**PASSAGE RETENU:**
════════════════

Pour Jacques Plante, l'université représentait un lieu d'avancement dans la société. «Elle suscite, initie des choses», confiait-il au quotidien La Presse en 2016. C'est sans doute ce qui l'incitait à faire réfléchir ses étudiants sur divers projets d'actualité ou autres, comme le stationnement multiétage situé en face du Musée de la civilisation, il y a quelques années. Ou lorsqu'il leur a demandé d'imaginer ce que pourrait être l'École d'architecture du 21e siècle.
Diplômé de l'Université Laval et du Massachusetts Institute of Technology, Jacques Plante a été chargé de cours à l'École d'architecture de l'Université de Montréal, puis à l'École d'architecture de l'Université Laval, où il est devenu professeur titulaire en 2007 et agrégé en 2012, tout en cumulant 40 ans de pratique comme architecte.
Praticien et universitaire
Son legs, essentiellement dans le milieu culturel, témoigne de sa créativité et de sa passion pour la protection et la mise en valeur du patrimoine. Seul ou en collaboration, il a entre autres réalisé Le Diamant, la Caserne Dalhousie, les théâtres La Bordée et Périscope, la transformation du Palais Montcalm ainsi que la TOHU, chapiteau des arts du cirque, à Montréal.
«Son approche était scénographique, il a travaillé avec Robert Lepage. Il avait cette façon d'aller au-delà de la demande pragmatique. Il essayait d'injecter une âme, un peu de spectacle, un peu de surprise et de désirabilité», analyse le professeur Jacques White, qui était directeur de l'École d'architecture au moment de la titularisation de Jacques Plante.
«On était content d'engager un praticien», se rappelle celui qui était aux premières loges pour évaluer son dossier. Il a vu les témoignages des étudiants et mesuré toute l'influence des enseignements de l'architecte. «Il forçait tout le monde à se dépasser. Ceux qui n'avaient pas envie souffraient. Ceux qui en avaient envie souffraient aussi, mais s'accomplissaient», dit-il au sujet de ce confrère authentique, au franc-parler.

════════════════

**CONSIGNE A:**
Citez mot pour mot toutes les lignes des entrées qui suivent, en laissant de côté les images.

Données textuelles extraites des pages

════════════════

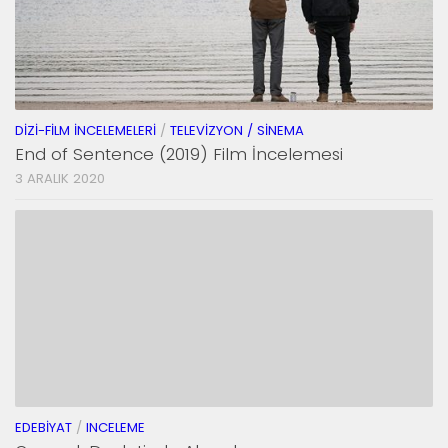
DIZI-FILM İNCELEMELERI
/
TELEVIZYON / SINEMA
End of Sentence (2019) Film İncelemesi
3 ARALIK 2020
EDEBIYAT
/
INCELEME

════════════════

**CONSIGNE B:**
Imprimez sans aucune modification l'intégralité du texte sur Jacques Plante figurant plus haut.

**RÉSULTAT A:**
DIZI-FILM İNCELEMELERI
/
TELEVIZYON / SINEMA
End of Sentence (2019) Film İncelemesi
3 ARALIK 2020
EDEBIYAT
/
INCELEME

**RÉSULTAT B:**
Pour Jacques Plante, l'université représentait un lieu d'avancement dans la société. «Elle suscite, initie des choses», confiait-il au quotidien La Presse en 2016. C'est sans doute ce qui l'incitait à faire réfléchir ses étudiants sur divers projets d'actualité ou autres, comme le stationnement multiétage situé en face du Musée de la civilisation, il y a quelques années. Ou lorsqu'il leur a demandé d'imaginer ce que pourrait être l'École d'architecture du 21e siècle.
Diplômé de l'Université Laval et du Massachusetts Institute of Technology, Jacques Plante a été chargé de cours à l'École d'architecture de l'Université de Montréal, puis à l'École d'architecture de l'Université Laval, où il est devenu professeur titulaire en 2007 et agrégé en 2012, tout en cumulant 40 ans de pratique comme architecte.
Praticien et universitaire
Son legs, essentiellement dans le milieu culturel, témoigne de sa créativité et de sa passion pour la protection et la mise en valeur du patrimoine. Seul ou en collaboration, il a entre autres réalisé Le Diamant, la Caserne Dalhousie, les théâtres La Bordée et Périscope, la transformation du Palais Montcalm ainsi que la TOHU, chapiteau des arts du cirque, à Montréal.
«Son approche était scénographique, il a travaillé avec Robert Lepage. Il avait cette façon d'aller au-delà de la demande pragmatique. Il essayait d'injecter une âme, un peu de spectacle, un peu de surprise et de désirabilité», analyse le professeur Jacques White, qui était directeur de l'École d'architecture au moment de la titularisation de Jacques Plante.
«On était content d'engager un praticien», se rappelle celui qui était aux premières loges pour évaluer son dossier. Il a vu les témoignages des étudiants et mesuré toute l'influence des enseignements de l'architecte. «Il forçait tout le monde à se dépasser. Ceux qui n'avaient pas envie souffraient. Ceux qui en avaient envie souffraient aussi, mais s'accomplissaient», dit-il au sujet de ce confrère authentique, au franc-parler.